Utilizing computed tomography (CT) images to quickly estimate the severity of cases with COVID-19 is one of the most straightforward and efficacious methods. Two tasks were studied in this present paper. One was to segment the mask of intact lung in case of pneumonia. Another was to generate the masks of regions infected by COVID-19. The masks of these two parts of images then were converted to corresponding volumes to calculate the physical proportion of infected region of lung. A total of 129 CT image set were herein collected and studied. The intrinsic Hounsfiled value of CT images was firstly utilized to generate the initial dirty version of labeled masks both for intact lung and infected regions.
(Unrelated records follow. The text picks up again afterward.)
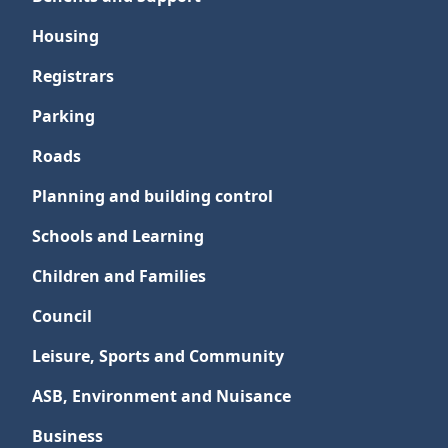
Housing
Registrars
Parking
Roads
Planning and building control
Schools and Learning
Children and Families
Council
Leisure, Sports and Community
ASB, Environment and Nuisance
Business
Then, the samples were carefully adjusted and improved by two professional radiologists to generate the final training set and test benchmark. Two deep learning models were evaluated: UNet and 2.5D UNet. For the segment of infected regions, a deep learning based classifier was followed to remove unrelated blur-edged regions that were wrongly segmented out such as air tube and blood vessel tissue etc. For the segmented masks of intact lung and infected regions, the best method could achieve 0.972 and 0.757 measure in mean Dice similarity coefficient on our test benchmark. As the overall proportion of infected region of lung, the final result showed 0.961 (Pearson's correlation coefficient) and 11.7% (mean absolute percent error). The instant proportion of infected regions of lung could be used as a visual evidence to assist clinical physician to determine the severity of the case. Furthermore, a quantified report of infected regions can help predict the prognosis for COVID-19 cases which were scanned periodically within the treatment cycle.